→ RECORDS FOR THIS TASK:
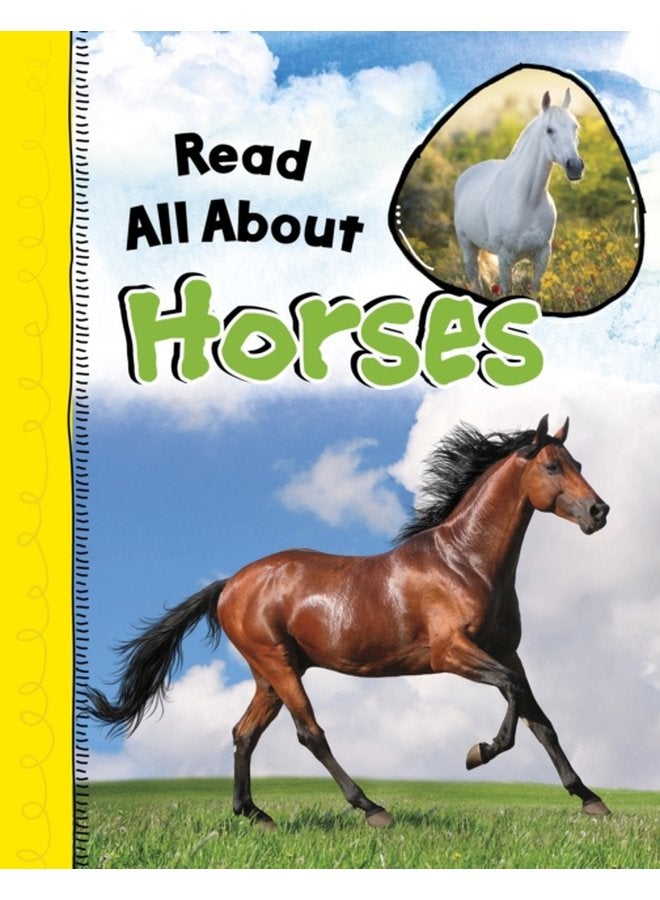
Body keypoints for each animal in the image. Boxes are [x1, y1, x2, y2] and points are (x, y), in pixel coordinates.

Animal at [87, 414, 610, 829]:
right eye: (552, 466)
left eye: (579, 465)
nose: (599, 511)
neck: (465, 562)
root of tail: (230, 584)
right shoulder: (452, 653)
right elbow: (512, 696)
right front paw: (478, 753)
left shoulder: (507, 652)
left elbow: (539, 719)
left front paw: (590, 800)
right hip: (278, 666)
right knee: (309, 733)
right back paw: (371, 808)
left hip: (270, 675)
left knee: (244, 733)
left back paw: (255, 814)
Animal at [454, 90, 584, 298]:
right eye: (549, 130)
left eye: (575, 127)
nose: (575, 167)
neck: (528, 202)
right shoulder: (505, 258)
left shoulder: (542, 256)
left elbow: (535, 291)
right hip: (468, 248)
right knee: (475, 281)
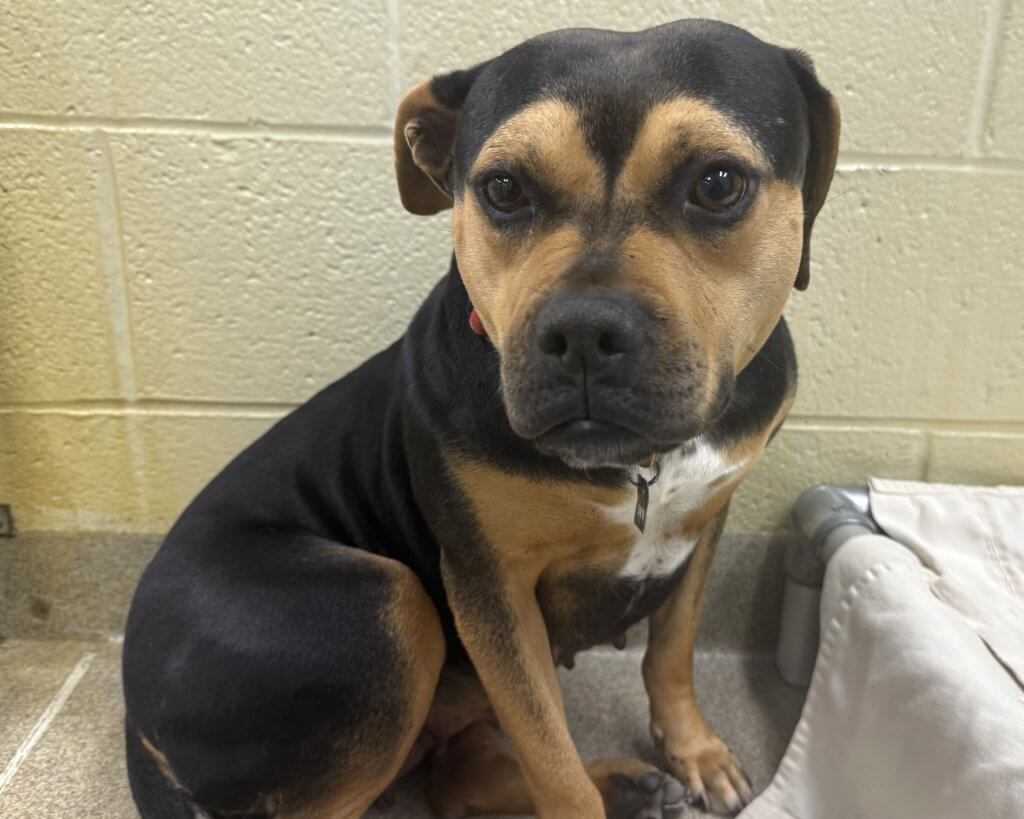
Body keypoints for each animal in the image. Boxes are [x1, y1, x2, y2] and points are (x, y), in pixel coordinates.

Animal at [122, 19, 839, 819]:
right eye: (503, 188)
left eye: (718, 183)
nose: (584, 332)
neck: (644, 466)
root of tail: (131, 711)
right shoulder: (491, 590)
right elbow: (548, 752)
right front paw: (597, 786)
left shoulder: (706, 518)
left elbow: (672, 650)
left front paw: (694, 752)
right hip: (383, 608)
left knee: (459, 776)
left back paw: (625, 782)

→ WHAT IS BEING ASKED:
Determine how many lines above have the string "back" and output nothing besides the count.

→ EXERCISE SOLUTION:
3